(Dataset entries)
....................

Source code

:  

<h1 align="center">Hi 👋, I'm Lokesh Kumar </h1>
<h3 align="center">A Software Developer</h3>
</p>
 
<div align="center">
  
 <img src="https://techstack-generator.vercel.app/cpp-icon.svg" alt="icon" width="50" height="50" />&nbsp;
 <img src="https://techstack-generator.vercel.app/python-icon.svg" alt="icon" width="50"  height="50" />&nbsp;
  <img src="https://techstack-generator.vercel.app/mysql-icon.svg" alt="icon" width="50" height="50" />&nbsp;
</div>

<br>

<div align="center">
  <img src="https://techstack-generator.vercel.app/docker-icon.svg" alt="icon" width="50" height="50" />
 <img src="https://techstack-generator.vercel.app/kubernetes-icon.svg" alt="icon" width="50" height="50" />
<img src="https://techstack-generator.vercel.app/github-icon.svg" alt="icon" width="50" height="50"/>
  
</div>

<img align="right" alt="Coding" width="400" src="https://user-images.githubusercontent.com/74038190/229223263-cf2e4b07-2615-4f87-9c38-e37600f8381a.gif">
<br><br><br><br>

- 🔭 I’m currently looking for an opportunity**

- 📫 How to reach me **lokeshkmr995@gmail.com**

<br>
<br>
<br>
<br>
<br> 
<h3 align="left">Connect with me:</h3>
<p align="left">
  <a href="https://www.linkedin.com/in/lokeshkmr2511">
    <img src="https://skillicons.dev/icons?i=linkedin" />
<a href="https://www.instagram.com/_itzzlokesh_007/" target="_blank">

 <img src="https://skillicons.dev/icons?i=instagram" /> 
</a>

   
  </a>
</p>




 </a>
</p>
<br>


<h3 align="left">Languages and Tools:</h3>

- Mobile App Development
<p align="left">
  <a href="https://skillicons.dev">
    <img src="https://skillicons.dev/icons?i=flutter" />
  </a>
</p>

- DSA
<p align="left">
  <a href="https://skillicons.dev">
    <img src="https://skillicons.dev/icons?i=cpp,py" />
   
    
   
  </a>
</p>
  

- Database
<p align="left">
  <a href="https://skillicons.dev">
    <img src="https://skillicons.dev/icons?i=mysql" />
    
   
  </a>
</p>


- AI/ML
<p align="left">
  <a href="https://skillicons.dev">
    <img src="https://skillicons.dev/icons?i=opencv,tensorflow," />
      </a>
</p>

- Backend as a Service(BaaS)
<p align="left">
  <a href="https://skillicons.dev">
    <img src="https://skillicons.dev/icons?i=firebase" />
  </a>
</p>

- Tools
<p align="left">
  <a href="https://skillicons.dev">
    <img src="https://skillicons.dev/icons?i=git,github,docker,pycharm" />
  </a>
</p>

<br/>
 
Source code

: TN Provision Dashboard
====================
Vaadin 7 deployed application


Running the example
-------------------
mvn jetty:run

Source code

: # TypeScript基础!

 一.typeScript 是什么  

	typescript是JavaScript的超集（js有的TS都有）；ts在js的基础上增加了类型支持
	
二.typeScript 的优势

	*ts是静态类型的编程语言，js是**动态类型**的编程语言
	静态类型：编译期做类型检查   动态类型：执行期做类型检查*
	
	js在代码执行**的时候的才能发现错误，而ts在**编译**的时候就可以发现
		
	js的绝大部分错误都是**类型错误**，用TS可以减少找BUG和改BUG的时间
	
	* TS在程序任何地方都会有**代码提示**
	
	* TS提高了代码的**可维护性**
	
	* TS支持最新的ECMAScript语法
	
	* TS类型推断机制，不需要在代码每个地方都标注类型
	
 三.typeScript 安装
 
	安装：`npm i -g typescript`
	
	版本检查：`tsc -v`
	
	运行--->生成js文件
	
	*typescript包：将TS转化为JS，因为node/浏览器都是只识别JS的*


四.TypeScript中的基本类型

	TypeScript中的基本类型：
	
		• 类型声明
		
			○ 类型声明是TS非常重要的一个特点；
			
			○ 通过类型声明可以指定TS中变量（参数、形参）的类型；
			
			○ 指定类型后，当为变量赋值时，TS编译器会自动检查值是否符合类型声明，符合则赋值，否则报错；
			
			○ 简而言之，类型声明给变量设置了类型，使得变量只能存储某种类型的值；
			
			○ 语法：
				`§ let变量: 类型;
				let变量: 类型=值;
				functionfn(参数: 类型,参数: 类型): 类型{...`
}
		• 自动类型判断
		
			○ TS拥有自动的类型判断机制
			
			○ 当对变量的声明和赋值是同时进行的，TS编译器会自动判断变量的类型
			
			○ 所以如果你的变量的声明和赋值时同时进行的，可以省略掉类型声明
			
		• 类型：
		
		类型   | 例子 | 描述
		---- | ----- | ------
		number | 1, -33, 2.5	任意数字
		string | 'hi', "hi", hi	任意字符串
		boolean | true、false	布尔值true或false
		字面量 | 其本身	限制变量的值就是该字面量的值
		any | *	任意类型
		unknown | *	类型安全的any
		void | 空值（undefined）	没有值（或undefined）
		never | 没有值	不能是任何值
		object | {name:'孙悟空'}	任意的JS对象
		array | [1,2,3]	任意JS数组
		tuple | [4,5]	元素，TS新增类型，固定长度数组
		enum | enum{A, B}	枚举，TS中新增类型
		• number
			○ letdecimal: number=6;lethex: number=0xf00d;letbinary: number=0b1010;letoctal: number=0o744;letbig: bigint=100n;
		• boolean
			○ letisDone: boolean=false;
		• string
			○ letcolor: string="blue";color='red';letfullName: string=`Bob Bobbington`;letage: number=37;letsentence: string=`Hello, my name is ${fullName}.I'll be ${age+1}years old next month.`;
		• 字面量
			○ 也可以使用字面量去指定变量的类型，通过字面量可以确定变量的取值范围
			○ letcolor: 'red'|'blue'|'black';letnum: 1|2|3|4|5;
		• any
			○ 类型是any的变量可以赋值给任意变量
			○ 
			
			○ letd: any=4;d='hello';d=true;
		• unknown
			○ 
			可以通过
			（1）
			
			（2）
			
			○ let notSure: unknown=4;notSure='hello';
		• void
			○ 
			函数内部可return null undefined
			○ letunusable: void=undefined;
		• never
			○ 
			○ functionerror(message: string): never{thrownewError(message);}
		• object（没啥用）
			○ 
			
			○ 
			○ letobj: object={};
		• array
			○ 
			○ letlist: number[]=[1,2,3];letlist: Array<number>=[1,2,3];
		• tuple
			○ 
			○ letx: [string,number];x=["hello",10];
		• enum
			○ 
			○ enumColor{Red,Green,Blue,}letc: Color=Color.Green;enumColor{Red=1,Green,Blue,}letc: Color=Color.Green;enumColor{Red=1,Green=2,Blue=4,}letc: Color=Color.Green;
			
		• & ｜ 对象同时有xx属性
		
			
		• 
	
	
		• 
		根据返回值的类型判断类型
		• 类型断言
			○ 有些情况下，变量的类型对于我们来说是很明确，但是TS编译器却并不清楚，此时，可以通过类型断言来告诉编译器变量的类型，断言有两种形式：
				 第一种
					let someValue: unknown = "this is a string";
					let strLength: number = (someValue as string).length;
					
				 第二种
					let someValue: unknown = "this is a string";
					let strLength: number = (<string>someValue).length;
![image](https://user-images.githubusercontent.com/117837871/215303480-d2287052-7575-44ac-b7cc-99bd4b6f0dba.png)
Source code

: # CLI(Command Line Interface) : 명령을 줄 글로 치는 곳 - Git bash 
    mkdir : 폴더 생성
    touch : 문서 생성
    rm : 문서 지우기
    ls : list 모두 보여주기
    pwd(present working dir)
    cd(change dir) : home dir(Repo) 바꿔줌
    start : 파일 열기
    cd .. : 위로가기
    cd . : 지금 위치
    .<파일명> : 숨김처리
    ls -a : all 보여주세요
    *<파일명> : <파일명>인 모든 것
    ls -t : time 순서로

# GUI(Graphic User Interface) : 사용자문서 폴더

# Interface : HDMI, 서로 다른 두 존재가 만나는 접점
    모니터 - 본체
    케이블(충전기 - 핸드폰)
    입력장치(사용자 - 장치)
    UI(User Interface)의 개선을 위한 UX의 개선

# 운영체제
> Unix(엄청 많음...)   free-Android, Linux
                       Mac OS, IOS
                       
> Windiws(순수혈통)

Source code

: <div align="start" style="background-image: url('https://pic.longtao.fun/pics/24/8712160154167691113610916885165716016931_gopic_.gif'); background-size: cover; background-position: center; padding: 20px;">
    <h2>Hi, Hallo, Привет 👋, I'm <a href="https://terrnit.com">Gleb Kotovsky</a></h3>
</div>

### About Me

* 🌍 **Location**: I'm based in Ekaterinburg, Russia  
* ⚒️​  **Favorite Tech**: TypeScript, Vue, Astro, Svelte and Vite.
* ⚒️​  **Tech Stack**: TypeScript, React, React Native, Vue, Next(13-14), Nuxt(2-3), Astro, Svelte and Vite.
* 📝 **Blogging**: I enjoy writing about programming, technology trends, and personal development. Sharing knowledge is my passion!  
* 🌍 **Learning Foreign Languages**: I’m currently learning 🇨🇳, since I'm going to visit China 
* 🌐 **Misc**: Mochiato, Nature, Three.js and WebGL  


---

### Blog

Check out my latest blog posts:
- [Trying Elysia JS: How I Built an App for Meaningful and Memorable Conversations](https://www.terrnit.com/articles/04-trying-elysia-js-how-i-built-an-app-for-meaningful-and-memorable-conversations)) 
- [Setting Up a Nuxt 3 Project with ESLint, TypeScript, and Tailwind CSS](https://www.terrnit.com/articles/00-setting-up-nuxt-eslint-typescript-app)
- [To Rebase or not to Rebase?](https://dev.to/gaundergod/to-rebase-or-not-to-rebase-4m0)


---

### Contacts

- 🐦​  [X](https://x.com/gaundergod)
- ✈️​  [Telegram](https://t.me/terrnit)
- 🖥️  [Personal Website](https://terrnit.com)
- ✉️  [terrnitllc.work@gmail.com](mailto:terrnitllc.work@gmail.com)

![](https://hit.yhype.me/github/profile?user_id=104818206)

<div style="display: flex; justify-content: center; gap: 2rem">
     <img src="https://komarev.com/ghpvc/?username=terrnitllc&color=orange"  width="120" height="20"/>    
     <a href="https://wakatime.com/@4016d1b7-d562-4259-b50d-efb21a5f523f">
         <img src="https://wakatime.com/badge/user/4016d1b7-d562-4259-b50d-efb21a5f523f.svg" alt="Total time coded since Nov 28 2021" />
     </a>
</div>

....................

> _Required work_
Report every line in the dataset entries above that contains the string "Vite".

> _Answer space_
* ⚒️​  **Favorite Tech**: TypeScript, Vue, Astro, Svelte and Vite.
* ⚒️​  **Tech Stack**: TypeScript, React, React Native, Vue, Next(13-14), Nuxt(2-3), Astro, Svelte and Vite.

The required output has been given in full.